• _Descrizione dell'esercizio_
Ricopia parola per parola, dal brano sulla separazione da Dio, tutto ciò che va da "Discedite a me, maledicti, in" fino a "per loro colpa.".

• _Testo fornito_
++++++++++++++++++++
Discedite a me, maledicti, in ignem aeternum1. Discedite a me, questa parola è quella che fa l'inferno; separatevi da me, voi non sarete più miei, ed io non sarò più vostro: Vos non populus meus, et ego non ero vester2. Questa pena, dice s. Agostino, ora solamente da' santi si teme: Haec amantibus, non contemnentibus poena est. Ella è una pena che più di tutti i tormenti dell'inferno spaventa gli amanti di Dio; ma non atterrisce i peccatori che vogliono vivere immersi fra le tenebre del peccato: in morte non però per loro maggior castigo intenderanno il gran bene di cui sono stati privati per loro colpa.
++++++++++++++++++++
• _Materiale fornito_

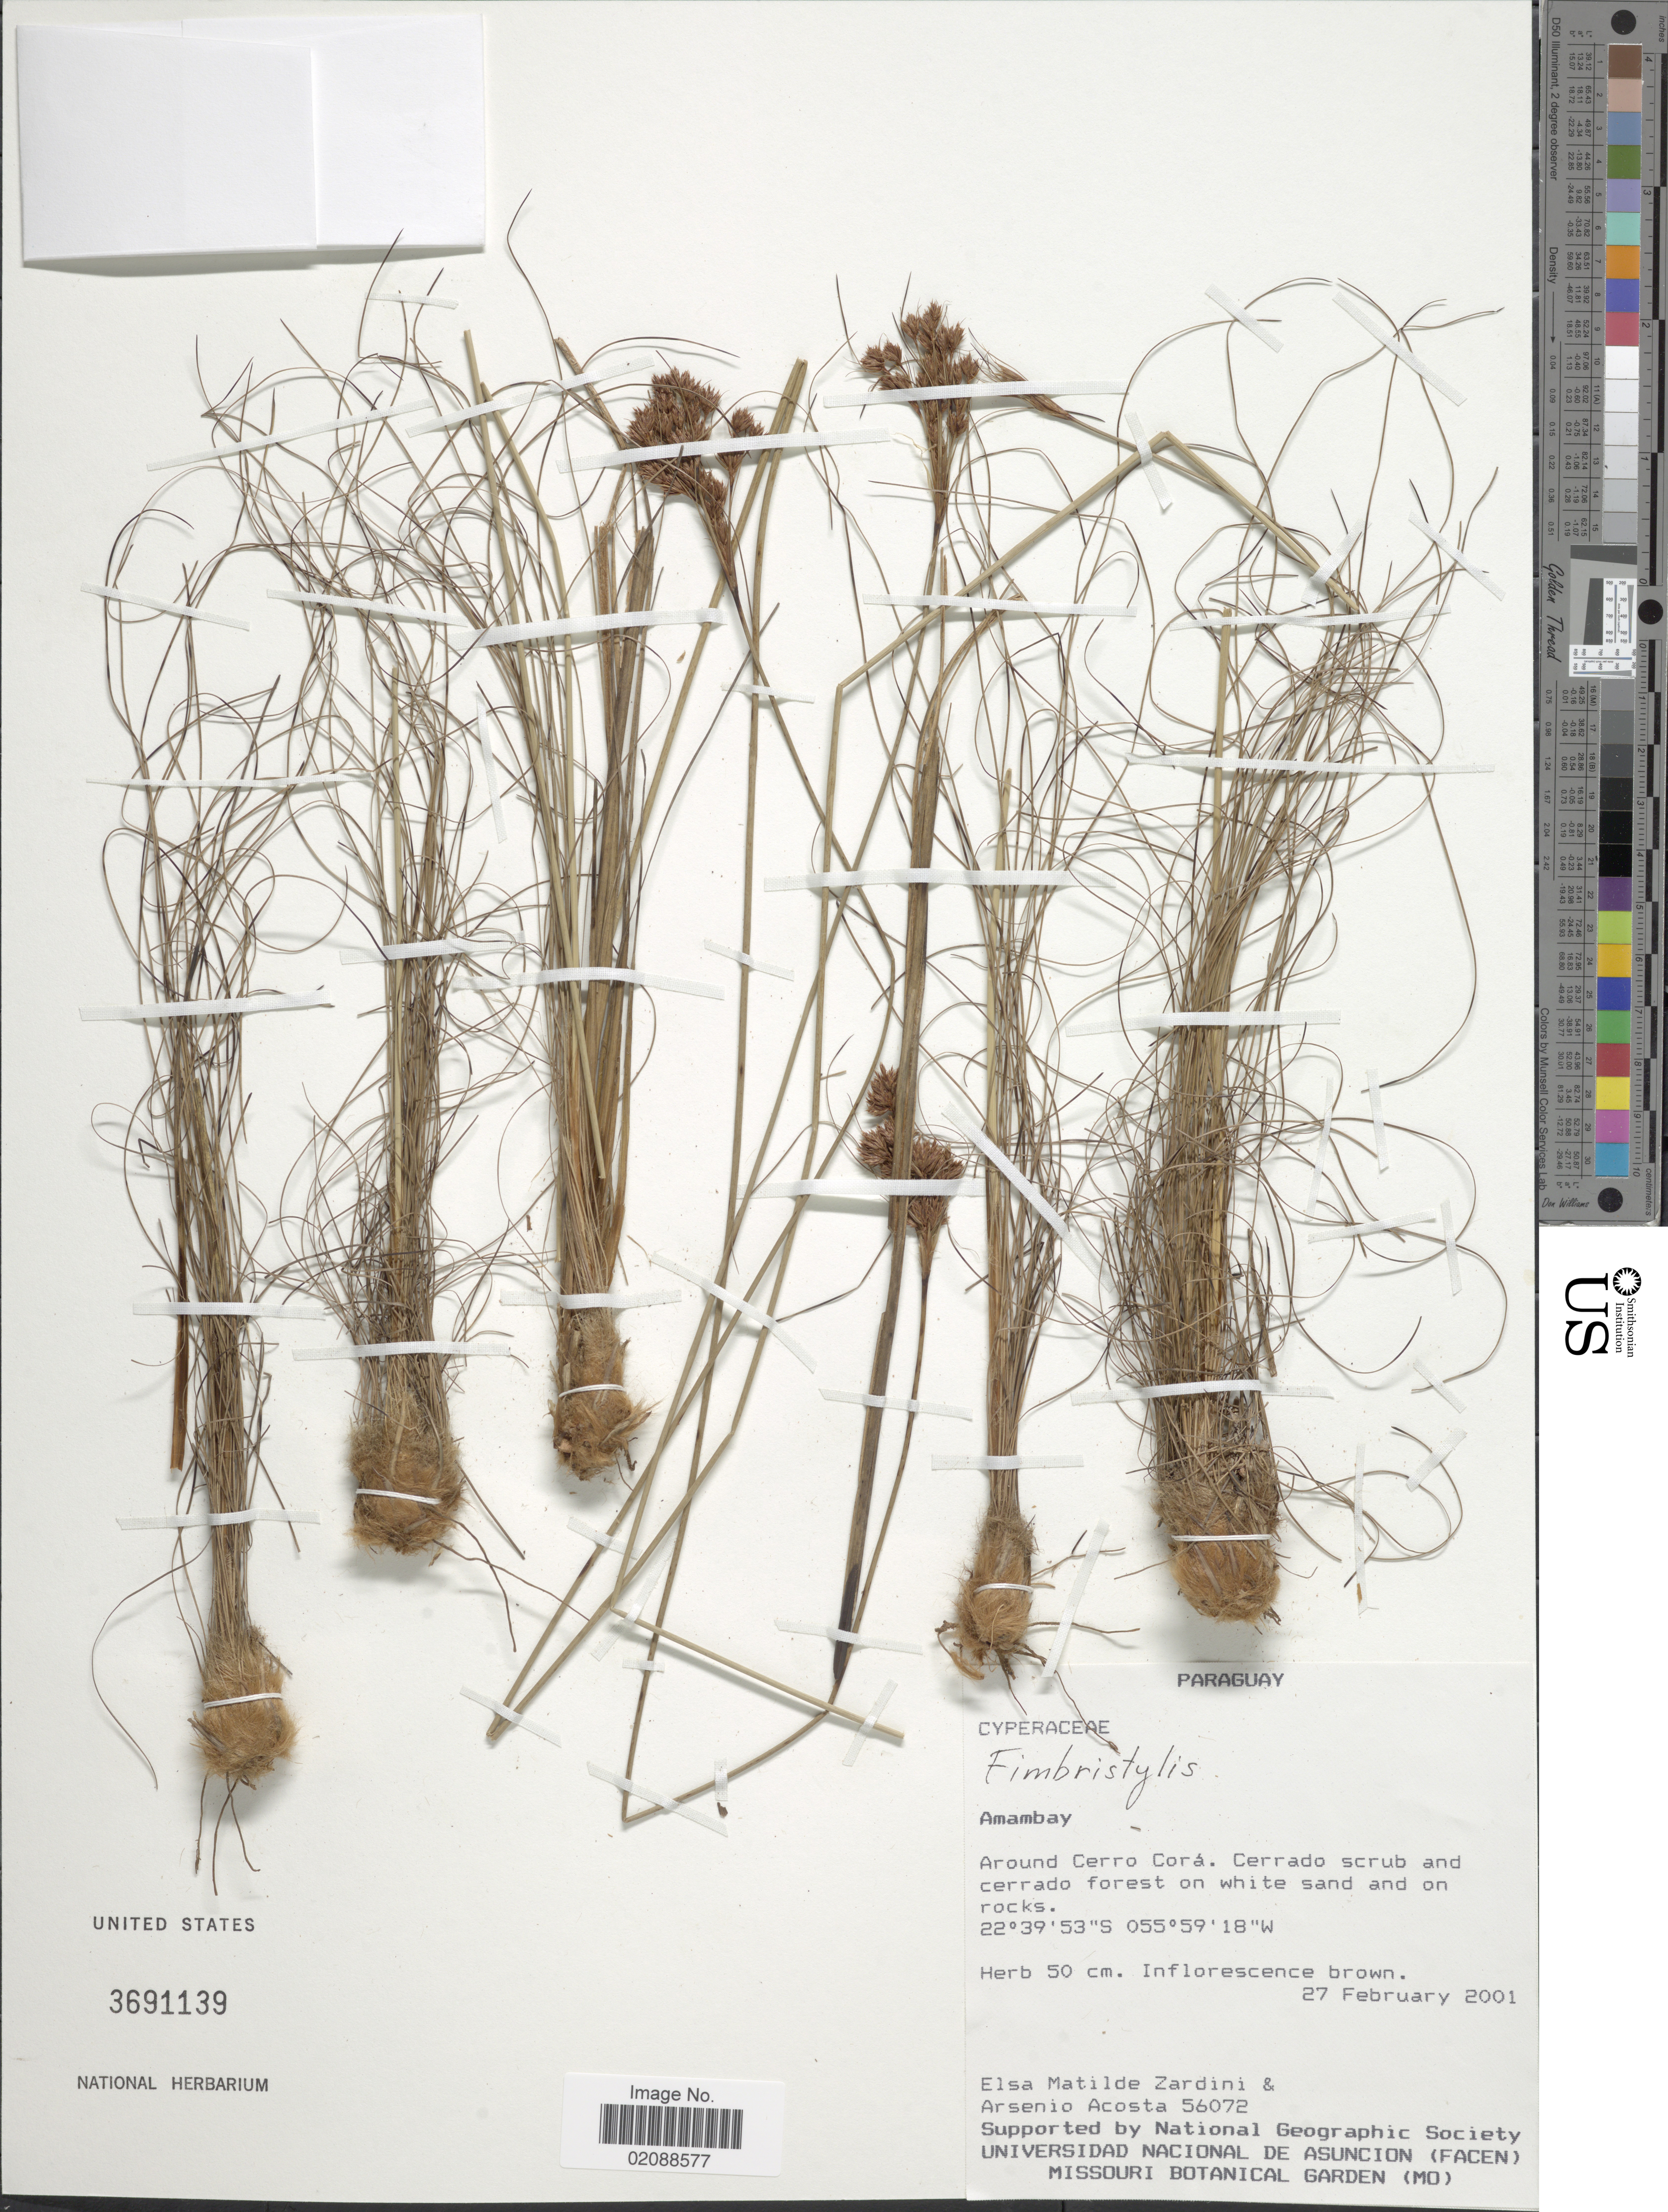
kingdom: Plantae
++++++++++++++++++++
• _Risposta completa_
Discedite a me, maledicti, in ignem aeternum1. Discedite a me, questa parola è quella che fa l'inferno; separatevi da me, voi non sarete più miei, ed io non sarò più vostro: Vos non populus meus, et ego non ero vester2. Questa pena, dice s. Agostino, ora solamente da' santi si teme: Haec amantibus, non contemnentibus poena est. Ella è una pena che più di tutti i tormenti dell'inferno spaventa gli amanti di Dio; ma non atterrisce i peccatori che vogliono vivere immersi fra le tenebre del peccato: in morte non però per loro maggior castigo intenderanno il gran bene di cui sono stati privati per loro colpa.